Was ist Microsoft Dev Box?
Microsoft Dev Box ist ein Cloud-basierter Entwickler-PC mit Self-Service-Zugriff auf leistungsstarke, vorkonfigurierte und sofort einsatzbereite Workstations. IT-Teams definieren zentral Dev-Box-Konfigurationen (Images, Tools, Richtlinien), Entwickler wählen und starten ihre Dev Box eigenständig über ein Entwicklerportal.
Kernfunktionen
- Self-Service-Erstellung von Entwickler-Workstations über ein Entwicklerportal
- Vorkonfigurierte Dev Box Definitionen und Customizations (Image-, Team- und User-Anpassungen)

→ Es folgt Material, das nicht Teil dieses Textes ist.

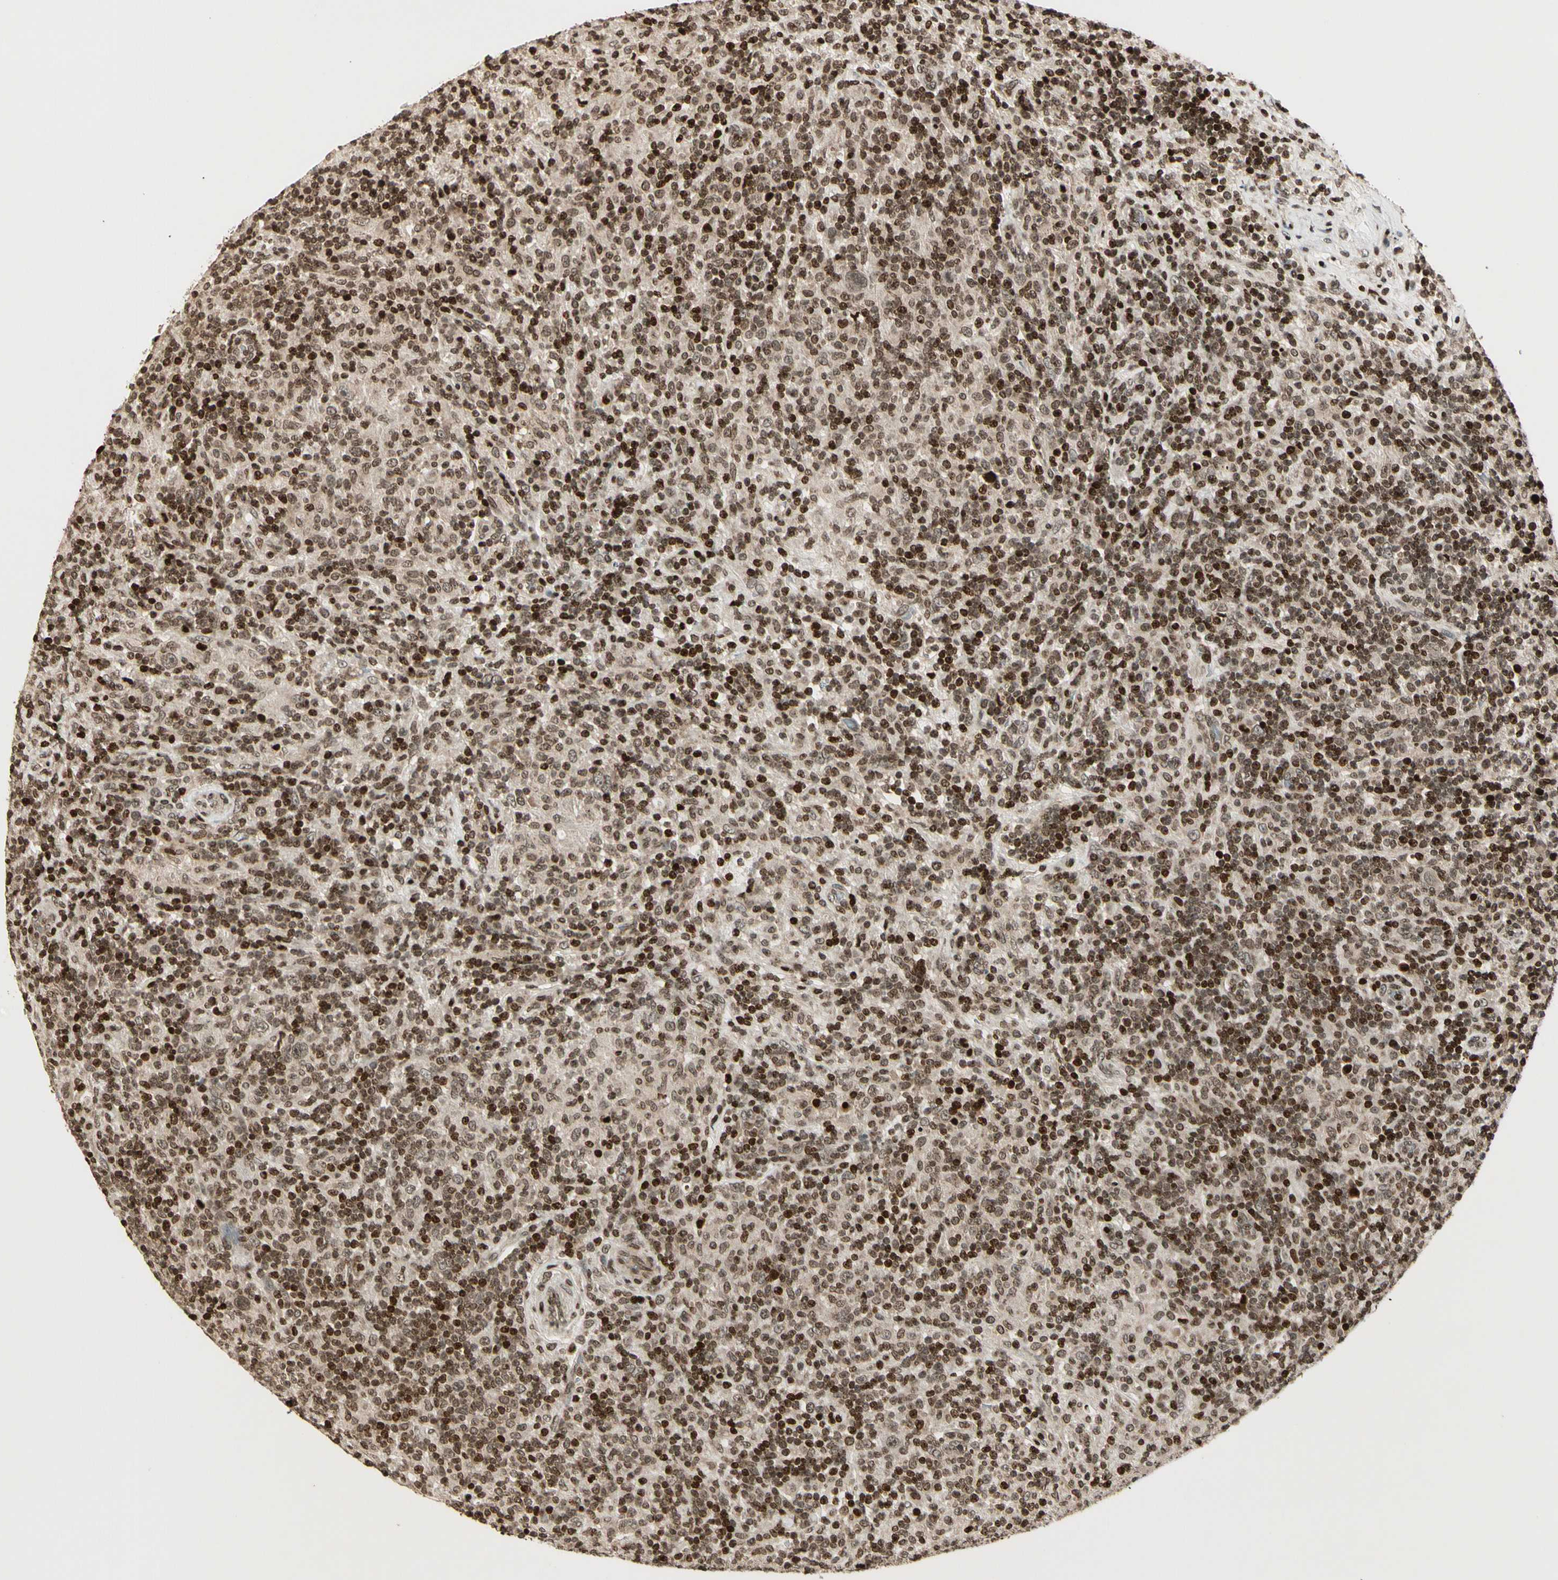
{"staining": {"intensity": "weak", "quantity": "25%-75%", "location": "cytoplasmic/membranous,nuclear"}, "tissue": "lymphoma", "cell_type": "Tumor cells", "image_type": "cancer", "snomed": [{"axis": "morphology", "description": "Hodgkin's disease, NOS"}, {"axis": "topography", "description": "Lymph node"}], "caption": "Lymphoma stained for a protein (brown) demonstrates weak cytoplasmic/membranous and nuclear positive positivity in approximately 25%-75% of tumor cells.", "gene": "TSHZ3", "patient": {"sex": "male", "age": 70}}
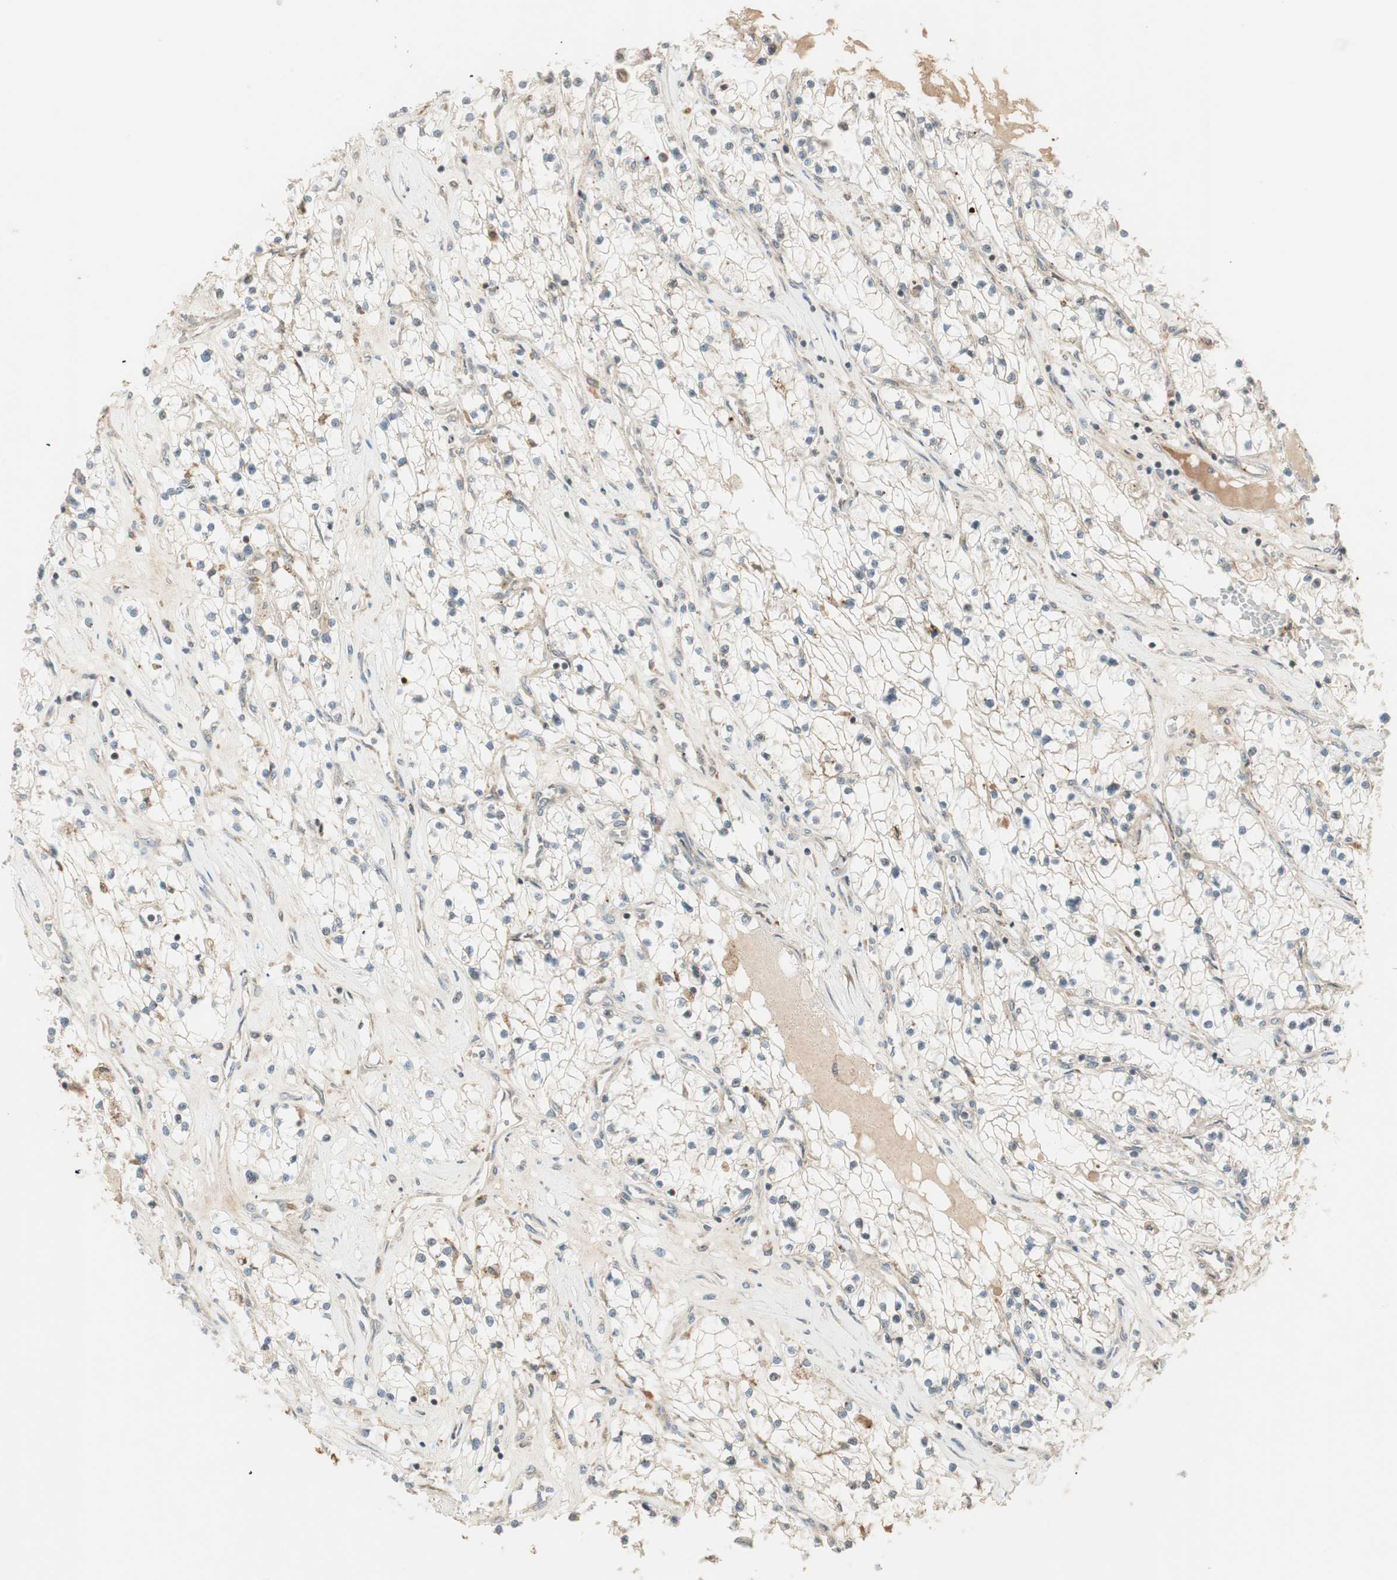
{"staining": {"intensity": "negative", "quantity": "none", "location": "none"}, "tissue": "renal cancer", "cell_type": "Tumor cells", "image_type": "cancer", "snomed": [{"axis": "morphology", "description": "Adenocarcinoma, NOS"}, {"axis": "topography", "description": "Kidney"}], "caption": "Protein analysis of renal cancer displays no significant expression in tumor cells.", "gene": "SFRP1", "patient": {"sex": "male", "age": 68}}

- Zugriff über Windows, Mac oder Web-Browser
- Integration mit Visual Studio, GitHub und Azure DevOps
- Auto-Stop-Zeitpläne, Hibernation und automatisches Löschen ungenutzter Dev Boxes zur Kostenkontrolle
- Konfigurierbare GPU-Optionen für rechenintensive und KI-Workloads
- Bedingter Zugriff, Single Sign-on und weitere Sicherheitsrichtlinien über Microsoft Entra ID und Intune
Typische Anwendungsfälle
- Einheitliche, konsistente Entwicklungsumgebungen für Teams
- Onboarding neuer Entwickler:innen in kurzer Zeit statt manueller Laptop-Einrichtung
- Ressourcenintensive Entwicklung, z. B. Machine Learning, Gaming oder große Builds
- Sichere Entwicklung für externe Mitarbeitende oder Partner ohne lokalen Quellcode
Vorteile
- Entwickler:innen sind ab dem ersten Tag produktiv
- Konsistente, zentral verwaltete Umgebungen über alle Teams hinweg
- Leistungsstarke Hardware ohne eigene Hardware-Beschaffung
- Zentrale Governance, Sicherheits- und Compliance-Richtlinien
Integration mit innFactory
Als Microsoft Solutions Partner unterstützt innFactory Sie bei Microsoft Dev Box: Definition von Dev Box Images und Customizations, Integration mit bestehenden Entwicklungstools sowie Governance- und Sicherheitskonzepte für Entwicklerteams.
Häufig gestellte Fragen
Wie unterscheidet sich Dev Box von Azure Virtual Desktop?
Dev Box ist für Entwickler optimiert: vorkonfigurierte Entwicklungstools, Self-Service-Erstellung, Integration mit Visual Studio und GitHub. Azure Virtual Desktop richtet sich dagegen an allgemeine Desktop-Virtualisierung für beliebige Mitarbeitergruppen.
Welche Entwicklungstools sind vorinstalliert?
Über Dev Box Definitionen und Customizations lassen sich Images mit Visual Studio, VS Code, Git, Azure CLI und weiteren SDKs bereitstellen. IT-Teams pflegen die Definitionen zentral, Entwickler starten daraus per Self-Service ihre Dev Box.
Kann ich meine eigene Hardware mitbringen?
Dev Boxes lassen sich von Windows, Mac oder über den Browser aus nutzen. Der eigentliche Compute läuft in Azure, für rechenintensive Workloads sind inzwischen auch Konfigurationen mit GPU verfügbar.
Wie funktioniert die Abrechnung?
Abgerechnet wird pro Stunde für Compute und Speicher; Compute-Kosten fallen nur bei aktiver Nutzung an, Speicherkosten auch im gestoppten Zustand. Auto-Stop-Zeitpläne und Hibernation helfen, Kosten bei Inaktivität zu senken.
Was ist der Dev Box MCP Server?
Microsoft stellt für Dev Box einen MCP (Model Context Protocol) Server bereit, über den sich Dev-Box-Verwaltung und KI-gestützte Entwicklerworkflows automatisieren lassen. Details dazu finden sich in der offiziellen Dev-Box-Dokumentation.
Hinweis: Alle Produktinformationen auf dieser Seite wurden sorgfältig zusammengestellt, sind jedoch ohne Gewähr und können veraltet oder unvollständig sein. Cloud-Services entwickeln sich schnell weiter — Funktionen, Preise, SLAs und Verfügbarkeit ändern sich laufend. Verbindliche und aktuelle Informationen finden Sie ausschließlich auf der offiziellen Produktseite von Azure (offizielle Dokumentation). Diese Seite stellt kein Angebot von Azure dar.